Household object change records

Start of Block

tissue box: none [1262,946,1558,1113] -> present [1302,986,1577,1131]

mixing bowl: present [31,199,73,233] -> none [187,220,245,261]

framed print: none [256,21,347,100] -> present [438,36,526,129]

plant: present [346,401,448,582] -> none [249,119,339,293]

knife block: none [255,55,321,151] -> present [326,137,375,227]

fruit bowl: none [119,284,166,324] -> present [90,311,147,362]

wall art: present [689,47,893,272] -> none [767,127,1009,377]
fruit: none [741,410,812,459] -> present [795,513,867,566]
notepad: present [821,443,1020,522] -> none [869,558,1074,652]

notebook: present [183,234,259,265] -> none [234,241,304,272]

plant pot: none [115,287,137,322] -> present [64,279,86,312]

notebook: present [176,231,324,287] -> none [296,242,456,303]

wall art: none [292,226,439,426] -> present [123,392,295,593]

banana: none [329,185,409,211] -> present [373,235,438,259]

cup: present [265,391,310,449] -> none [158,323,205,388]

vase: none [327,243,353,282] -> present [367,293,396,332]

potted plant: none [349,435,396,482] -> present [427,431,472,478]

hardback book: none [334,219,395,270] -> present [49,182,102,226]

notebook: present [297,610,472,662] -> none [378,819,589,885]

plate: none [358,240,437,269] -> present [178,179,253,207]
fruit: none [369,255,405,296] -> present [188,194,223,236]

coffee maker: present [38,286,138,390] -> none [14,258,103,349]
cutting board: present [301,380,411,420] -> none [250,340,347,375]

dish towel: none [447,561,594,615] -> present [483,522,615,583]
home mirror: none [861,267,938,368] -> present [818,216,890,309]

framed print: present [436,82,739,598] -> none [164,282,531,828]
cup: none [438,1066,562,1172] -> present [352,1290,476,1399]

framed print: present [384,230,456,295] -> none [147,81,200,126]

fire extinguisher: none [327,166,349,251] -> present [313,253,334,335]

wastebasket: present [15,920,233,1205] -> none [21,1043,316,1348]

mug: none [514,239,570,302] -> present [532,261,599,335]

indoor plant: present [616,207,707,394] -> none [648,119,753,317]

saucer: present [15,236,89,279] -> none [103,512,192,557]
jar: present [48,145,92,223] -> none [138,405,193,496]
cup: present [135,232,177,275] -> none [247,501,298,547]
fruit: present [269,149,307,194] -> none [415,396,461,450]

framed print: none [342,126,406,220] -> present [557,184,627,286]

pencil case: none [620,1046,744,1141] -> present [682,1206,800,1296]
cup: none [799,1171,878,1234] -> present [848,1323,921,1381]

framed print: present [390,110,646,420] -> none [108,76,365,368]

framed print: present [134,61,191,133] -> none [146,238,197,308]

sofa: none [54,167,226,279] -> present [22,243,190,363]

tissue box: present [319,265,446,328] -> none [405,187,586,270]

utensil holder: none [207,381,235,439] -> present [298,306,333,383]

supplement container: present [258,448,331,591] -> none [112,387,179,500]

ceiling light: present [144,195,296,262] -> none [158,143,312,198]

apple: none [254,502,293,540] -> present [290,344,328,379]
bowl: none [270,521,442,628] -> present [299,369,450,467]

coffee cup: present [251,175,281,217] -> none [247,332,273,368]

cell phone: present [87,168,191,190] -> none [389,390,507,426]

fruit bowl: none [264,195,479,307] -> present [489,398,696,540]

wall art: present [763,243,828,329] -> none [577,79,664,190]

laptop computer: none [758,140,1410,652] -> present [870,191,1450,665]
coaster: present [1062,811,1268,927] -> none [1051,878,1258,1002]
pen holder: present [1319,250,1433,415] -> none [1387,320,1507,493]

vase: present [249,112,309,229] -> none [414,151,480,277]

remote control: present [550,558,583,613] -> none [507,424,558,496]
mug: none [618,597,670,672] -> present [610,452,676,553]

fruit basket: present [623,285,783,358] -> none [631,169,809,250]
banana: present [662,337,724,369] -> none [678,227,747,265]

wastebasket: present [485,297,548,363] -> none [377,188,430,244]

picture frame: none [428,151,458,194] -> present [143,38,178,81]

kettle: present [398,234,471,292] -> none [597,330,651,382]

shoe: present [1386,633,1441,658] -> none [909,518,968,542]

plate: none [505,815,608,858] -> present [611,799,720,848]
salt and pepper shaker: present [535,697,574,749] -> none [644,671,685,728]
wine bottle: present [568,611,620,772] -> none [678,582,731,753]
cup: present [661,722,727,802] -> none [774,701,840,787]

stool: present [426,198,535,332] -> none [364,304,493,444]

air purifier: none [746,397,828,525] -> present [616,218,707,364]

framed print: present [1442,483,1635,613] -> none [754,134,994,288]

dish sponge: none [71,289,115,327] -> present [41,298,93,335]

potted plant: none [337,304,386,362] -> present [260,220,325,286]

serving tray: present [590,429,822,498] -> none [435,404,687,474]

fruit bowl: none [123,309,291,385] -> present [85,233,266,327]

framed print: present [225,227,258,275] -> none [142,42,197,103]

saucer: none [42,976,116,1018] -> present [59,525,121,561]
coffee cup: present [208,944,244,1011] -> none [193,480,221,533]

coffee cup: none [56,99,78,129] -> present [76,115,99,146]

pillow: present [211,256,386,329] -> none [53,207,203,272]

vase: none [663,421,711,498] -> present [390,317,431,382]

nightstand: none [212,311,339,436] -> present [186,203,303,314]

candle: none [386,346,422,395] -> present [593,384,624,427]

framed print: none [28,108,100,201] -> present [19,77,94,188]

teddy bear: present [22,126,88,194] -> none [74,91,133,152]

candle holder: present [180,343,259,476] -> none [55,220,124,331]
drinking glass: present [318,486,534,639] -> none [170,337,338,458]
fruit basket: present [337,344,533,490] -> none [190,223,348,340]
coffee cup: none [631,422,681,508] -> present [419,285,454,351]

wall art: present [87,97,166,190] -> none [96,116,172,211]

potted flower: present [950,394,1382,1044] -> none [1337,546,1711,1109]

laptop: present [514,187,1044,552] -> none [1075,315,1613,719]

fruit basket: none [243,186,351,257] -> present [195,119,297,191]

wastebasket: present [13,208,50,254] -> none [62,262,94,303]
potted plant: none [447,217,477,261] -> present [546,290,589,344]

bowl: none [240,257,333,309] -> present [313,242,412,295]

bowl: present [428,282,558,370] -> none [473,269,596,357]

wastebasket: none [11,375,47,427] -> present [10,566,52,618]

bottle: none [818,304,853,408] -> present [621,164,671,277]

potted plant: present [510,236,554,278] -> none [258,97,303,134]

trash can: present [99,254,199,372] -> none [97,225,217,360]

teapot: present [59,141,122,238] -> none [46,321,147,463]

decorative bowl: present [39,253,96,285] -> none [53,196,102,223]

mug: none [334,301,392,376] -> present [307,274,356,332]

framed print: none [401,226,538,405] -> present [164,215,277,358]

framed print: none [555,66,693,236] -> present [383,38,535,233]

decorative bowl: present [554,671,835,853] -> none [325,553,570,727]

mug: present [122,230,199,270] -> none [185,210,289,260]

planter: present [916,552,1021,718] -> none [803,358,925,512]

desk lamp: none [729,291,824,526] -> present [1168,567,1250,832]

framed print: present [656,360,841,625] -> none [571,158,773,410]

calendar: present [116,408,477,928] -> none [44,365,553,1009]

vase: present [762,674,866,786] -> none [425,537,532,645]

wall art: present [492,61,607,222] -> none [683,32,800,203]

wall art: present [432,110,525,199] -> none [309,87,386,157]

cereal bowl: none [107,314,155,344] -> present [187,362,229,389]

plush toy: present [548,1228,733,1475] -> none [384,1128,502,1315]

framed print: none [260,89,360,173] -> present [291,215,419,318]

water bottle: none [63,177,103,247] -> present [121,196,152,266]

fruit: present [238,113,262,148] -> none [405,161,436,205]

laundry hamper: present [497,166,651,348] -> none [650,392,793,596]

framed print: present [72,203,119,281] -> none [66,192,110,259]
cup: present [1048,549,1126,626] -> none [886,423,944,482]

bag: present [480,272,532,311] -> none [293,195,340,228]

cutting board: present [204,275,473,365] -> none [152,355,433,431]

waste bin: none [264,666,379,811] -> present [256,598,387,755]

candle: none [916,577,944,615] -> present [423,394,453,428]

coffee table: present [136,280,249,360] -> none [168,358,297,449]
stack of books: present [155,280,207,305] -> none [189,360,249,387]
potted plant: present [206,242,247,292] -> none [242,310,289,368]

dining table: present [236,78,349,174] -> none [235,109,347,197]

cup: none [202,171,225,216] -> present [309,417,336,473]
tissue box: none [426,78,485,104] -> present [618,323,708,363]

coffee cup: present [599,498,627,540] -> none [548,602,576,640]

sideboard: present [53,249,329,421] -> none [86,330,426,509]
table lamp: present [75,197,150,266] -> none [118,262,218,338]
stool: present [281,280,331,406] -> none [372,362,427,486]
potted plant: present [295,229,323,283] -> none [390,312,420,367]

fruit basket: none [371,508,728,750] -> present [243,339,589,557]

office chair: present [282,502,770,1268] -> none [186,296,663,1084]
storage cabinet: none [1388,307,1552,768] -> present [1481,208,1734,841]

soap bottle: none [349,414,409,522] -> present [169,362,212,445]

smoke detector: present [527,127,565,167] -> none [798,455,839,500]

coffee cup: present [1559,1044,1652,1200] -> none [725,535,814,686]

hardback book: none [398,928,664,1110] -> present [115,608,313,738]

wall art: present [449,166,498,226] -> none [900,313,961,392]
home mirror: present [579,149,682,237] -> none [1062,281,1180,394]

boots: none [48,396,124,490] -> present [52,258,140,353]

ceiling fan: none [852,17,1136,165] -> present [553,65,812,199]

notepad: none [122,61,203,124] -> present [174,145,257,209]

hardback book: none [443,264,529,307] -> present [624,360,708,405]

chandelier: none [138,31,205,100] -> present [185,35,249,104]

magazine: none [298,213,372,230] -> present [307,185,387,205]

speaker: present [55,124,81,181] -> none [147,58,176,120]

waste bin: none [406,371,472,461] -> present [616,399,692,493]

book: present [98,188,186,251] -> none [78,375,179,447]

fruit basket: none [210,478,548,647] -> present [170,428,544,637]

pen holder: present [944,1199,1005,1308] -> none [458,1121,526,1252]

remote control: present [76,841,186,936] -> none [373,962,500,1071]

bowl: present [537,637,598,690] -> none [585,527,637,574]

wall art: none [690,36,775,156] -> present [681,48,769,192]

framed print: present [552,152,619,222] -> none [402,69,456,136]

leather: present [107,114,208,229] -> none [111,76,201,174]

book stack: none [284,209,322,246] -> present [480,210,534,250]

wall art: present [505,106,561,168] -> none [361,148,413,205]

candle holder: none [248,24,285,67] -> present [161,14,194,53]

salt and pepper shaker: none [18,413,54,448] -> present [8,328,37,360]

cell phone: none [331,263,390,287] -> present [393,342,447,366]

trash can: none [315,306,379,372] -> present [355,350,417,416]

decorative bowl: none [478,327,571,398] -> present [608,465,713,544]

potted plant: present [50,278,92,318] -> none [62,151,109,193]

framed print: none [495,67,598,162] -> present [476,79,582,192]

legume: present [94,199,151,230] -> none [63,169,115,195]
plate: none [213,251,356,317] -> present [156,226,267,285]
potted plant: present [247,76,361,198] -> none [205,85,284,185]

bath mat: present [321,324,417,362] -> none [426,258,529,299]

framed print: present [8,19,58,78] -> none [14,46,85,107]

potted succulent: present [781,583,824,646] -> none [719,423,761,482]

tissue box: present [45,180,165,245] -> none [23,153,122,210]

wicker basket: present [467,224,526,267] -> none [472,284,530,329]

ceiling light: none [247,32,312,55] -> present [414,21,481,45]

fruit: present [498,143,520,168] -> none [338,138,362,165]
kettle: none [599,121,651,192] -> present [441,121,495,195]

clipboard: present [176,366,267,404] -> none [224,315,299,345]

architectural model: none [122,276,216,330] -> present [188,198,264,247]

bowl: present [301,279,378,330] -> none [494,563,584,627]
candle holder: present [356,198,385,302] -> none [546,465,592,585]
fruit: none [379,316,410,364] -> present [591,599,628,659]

End of Block

### What the task asks
Please repeat word for word the lines above that run from the beginning through the line containing "mug: none [514,239,570,302]", keeping both the first and that last line.

### Exercise result
tissue box: none [1262,946,1558,1113] -> present [1302,986,1577,1131]

mixing bowl: present [31,199,73,233] -> none [187,220,245,261]

framed print: none [256,21,347,100] -> present [438,36,526,129]

plant: present [346,401,448,582] -> none [249,119,339,293]

knife block: none [255,55,321,151] -> present [326,137,375,227]

fruit bowl: none [119,284,166,324] -> present [90,311,147,362]

wall art: present [689,47,893,272] -> none [767,127,1009,377]
fruit: none [741,410,812,459] -> present [795,513,867,566]
notepad: present [821,443,1020,522] -> none [869,558,1074,652]

notebook: present [183,234,259,265] -> none [234,241,304,272]

plant pot: none [115,287,137,322] -> present [64,279,86,312]

notebook: present [176,231,324,287] -> none [296,242,456,303]

wall art: none [292,226,439,426] -> present [123,392,295,593]

banana: none [329,185,409,211] -> present [373,235,438,259]

cup: present [265,391,310,449] -> none [158,323,205,388]

vase: none [327,243,353,282] -> present [367,293,396,332]

potted plant: none [349,435,396,482] -> present [427,431,472,478]

hardback book: none [334,219,395,270] -> present [49,182,102,226]

notebook: present [297,610,472,662] -> none [378,819,589,885]

plate: none [358,240,437,269] -> present [178,179,253,207]
fruit: none [369,255,405,296] -> present [188,194,223,236]

coffee maker: present [38,286,138,390] -> none [14,258,103,349]
cutting board: present [301,380,411,420] -> none [250,340,347,375]

dish towel: none [447,561,594,615] -> present [483,522,615,583]
home mirror: none [861,267,938,368] -> present [818,216,890,309]

framed print: present [436,82,739,598] -> none [164,282,531,828]
cup: none [438,1066,562,1172] -> present [352,1290,476,1399]

framed print: present [384,230,456,295] -> none [147,81,200,126]

fire extinguisher: none [327,166,349,251] -> present [313,253,334,335]

wastebasket: present [15,920,233,1205] -> none [21,1043,316,1348]

mug: none [514,239,570,302] -> present [532,261,599,335]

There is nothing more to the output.